TASK ITEM.
The answer must be an exact copy of the records, with every picture left out.

*** SUPPLIED INFORMATION Section Begins ***

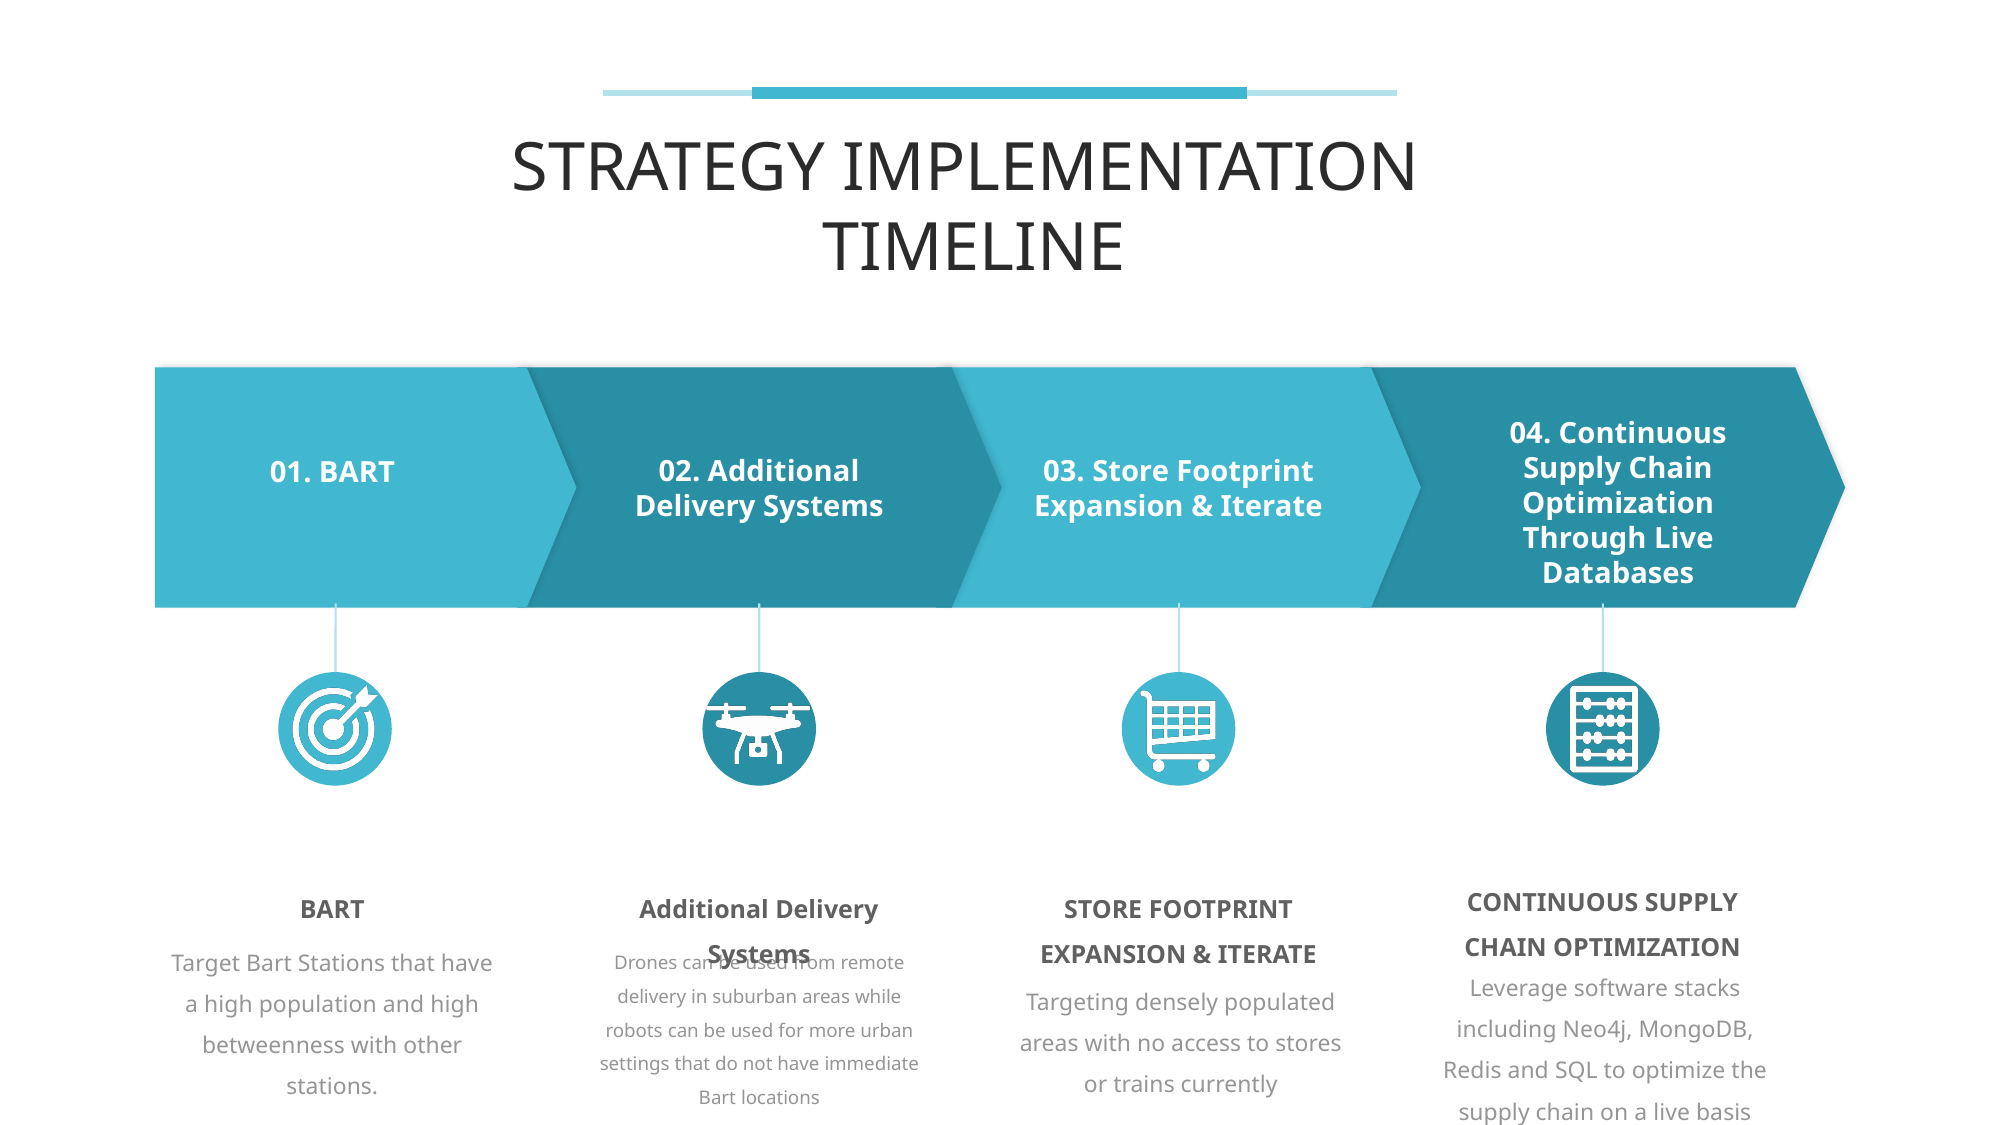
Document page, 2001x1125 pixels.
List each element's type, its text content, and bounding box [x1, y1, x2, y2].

text_box [1144, 671, 1213, 682]
text_box [1575, 671, 1631, 678]
picture [1553, 678, 1655, 780]
text_box [1151, 780, 1206, 787]
text_box [1120, 694, 1132, 764]
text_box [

*** SUPPLIED INFORMATION Section Ends ***

ANSWER TO THE PROBLEM.
Document page, 2001x1125 pixels.
List each element's type, its text content, and bounding box [x1, y1, x2, y2].

text_box [1144, 671, 1213, 682]
text_box [1575, 671, 1631, 678]
picture [1553, 678, 1655, 780]
text_box [1151, 780, 1206, 787]
text_box [1120, 694, 1132, 764]
text_box [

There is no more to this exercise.